At great risk, Shaye had in the past gone into al Qaeda controlled areas of Yemen and interviewed their leaders, even U.S. citizen Anwar al Awlaki before he was judged a terrorist and assassinated by the U.S. Access to al Qaeda is an invaluable reportorial resource for gaining insights into the terrorists, but the Obama Administration instead now uses such contacts as a justification for imprisonment. Our ambassador to Yemen dutifully fabricated, “Shaye is in jail because he was facilitating Al Qaeda and its planning for attacks on Americans”. All interviewed by Scahill who know Shaye say this is a lie, and the Committee to Protect Journalists, the International Federation of Journalists, Reporters Without Borders and other international media organizations have called for Shaye’s release.

backing off?

A press free to develop sources to find the truth is vital to preserving a democracy and preventing the encroaching secret government that Obama finds to his liking. News organizations ranging from the New York Times to Fox News, and of course the Associated Press, declined an invitation from Eric Holder to the Justice Department because it would be “off the record”. It was viewed as an attempt by Holder to get back in good graces with the media, but in an arrangement where attendees would be constrained by journalistic ethics from reporting on his answers to some awkward questions. The Wall Street Journal, Politico and The Washington Post accepted.

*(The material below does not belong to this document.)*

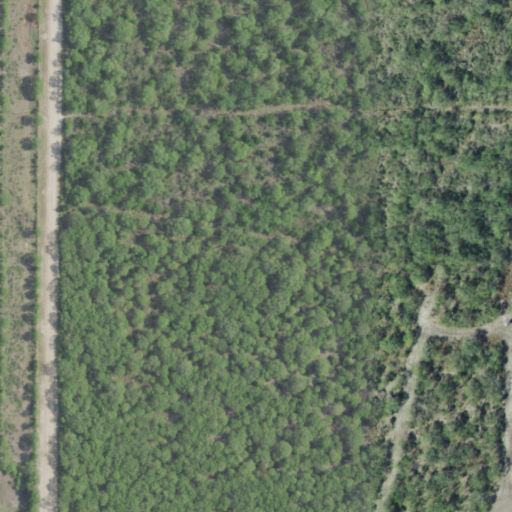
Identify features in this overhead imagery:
road: (48, 256)
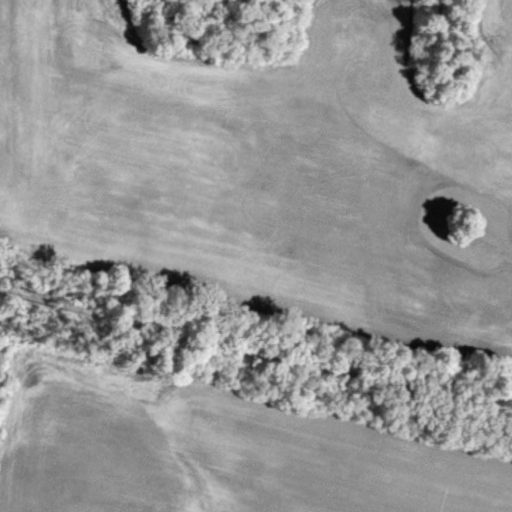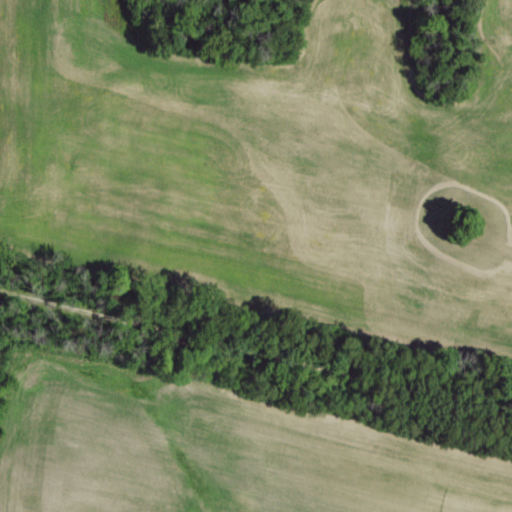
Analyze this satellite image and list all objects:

Possibly someone thought to remind the Attorney General what Justice Hugo Black wrote when the Supreme Court ruled against the government’s attempt to block publication of the Vietnam war history that came to be called the Pentagon Papers: “The government’s power to censor the press was abolished so that the press would remain forever free to censure the government. The press was protected so that it could bare the secrets of government and inform the people.”